(7Letras, Rio de Janeiro, 2023)
“O que se faz com uma experiência que não faz sentido e não pode ser associada a qualquer outra? Uma experiência que nem ao menos pode ser compartilhada.”
“A verdadeira comunhão. O corpo não mais fronteira entre o eu e o mundo, mas ligação com outro corpo e dali com o mundo, corpo terra de ninguém, região difusa em que os limites do eu se dissolvem.”
“Quem perde o corpo, perde todos os direitos. A sociedade só reconhece corpos. Esta é uma conclusão óbvia, mas só agora Gregório se dá conta do quanto é violenta.”
“Depois de algum tempo será raro encontrar alguém que não conheça pelo menos um amigo que tem um primo que já esteve em Alfa Centauro ou já foi um canguru.”
Não é de hoje que a literatura brasileira aborda a alteridade animal. A tradição inclui desde a inocente conversa entre burros promovida por Machado de Assis numa crônica sobre a eletrificação dos bondes até a vertiginosa troca de olhares entre uma mulher e um búfalo criada por Clarice Lispector.

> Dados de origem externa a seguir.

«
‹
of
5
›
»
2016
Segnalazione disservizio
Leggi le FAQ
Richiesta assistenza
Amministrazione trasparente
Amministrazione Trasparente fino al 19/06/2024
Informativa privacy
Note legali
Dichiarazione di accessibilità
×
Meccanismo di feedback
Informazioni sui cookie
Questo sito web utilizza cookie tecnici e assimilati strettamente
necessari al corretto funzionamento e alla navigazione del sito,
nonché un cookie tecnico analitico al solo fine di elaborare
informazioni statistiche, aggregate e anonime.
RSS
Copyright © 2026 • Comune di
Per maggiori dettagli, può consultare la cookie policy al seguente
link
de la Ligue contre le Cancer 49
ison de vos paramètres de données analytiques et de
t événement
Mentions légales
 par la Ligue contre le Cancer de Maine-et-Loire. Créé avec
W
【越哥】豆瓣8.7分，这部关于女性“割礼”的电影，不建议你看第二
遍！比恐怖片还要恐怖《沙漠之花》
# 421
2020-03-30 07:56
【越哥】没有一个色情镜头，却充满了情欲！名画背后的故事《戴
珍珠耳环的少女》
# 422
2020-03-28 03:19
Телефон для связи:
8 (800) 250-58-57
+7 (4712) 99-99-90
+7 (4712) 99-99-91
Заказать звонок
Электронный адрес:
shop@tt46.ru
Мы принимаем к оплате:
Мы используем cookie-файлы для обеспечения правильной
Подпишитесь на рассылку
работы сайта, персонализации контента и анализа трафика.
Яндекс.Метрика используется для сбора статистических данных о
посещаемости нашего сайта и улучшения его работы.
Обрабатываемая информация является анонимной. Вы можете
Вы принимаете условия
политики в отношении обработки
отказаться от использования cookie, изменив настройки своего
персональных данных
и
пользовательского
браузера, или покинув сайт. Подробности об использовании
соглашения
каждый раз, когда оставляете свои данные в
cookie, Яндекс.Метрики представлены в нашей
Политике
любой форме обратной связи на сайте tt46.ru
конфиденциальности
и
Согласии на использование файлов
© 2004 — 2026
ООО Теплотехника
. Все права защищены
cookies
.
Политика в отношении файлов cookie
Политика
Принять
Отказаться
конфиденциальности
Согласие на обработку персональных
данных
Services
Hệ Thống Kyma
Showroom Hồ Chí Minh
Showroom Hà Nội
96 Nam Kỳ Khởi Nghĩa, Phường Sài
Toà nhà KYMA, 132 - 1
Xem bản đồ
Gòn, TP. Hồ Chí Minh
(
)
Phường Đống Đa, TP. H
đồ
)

Neste A Hora do Gato, porém, João Paulo Vaz embaralha de vez as noções de humanidade e animalidade – não por acaso oito anos depois de ter ousado “atualizar” a metamorfose kafkiana em seu primeiro romance, Greg Sam.
Com imaginação e humor, o autor nos envolve em uma narrativa tão surpreendente quanto verossímil. A partir de um pressuposto inusitado, marca dos contos premiados de Vaz, acompanhamos a trajetória de Gregório, um homem que, ao completar 60 anos, vive o desalento e a solidão, além do fantasma de um pacto feito na infância com o irmão morto pela covid.
Graças à linguagem precisa e ágil como um gato, o leitor consegue sentir na pele (e no pelo) do personagem o seu duplo deslocamento: pela cidade do Rio de Janeiro, que também se metamorfoseia, e por outra forma de existir no mundo.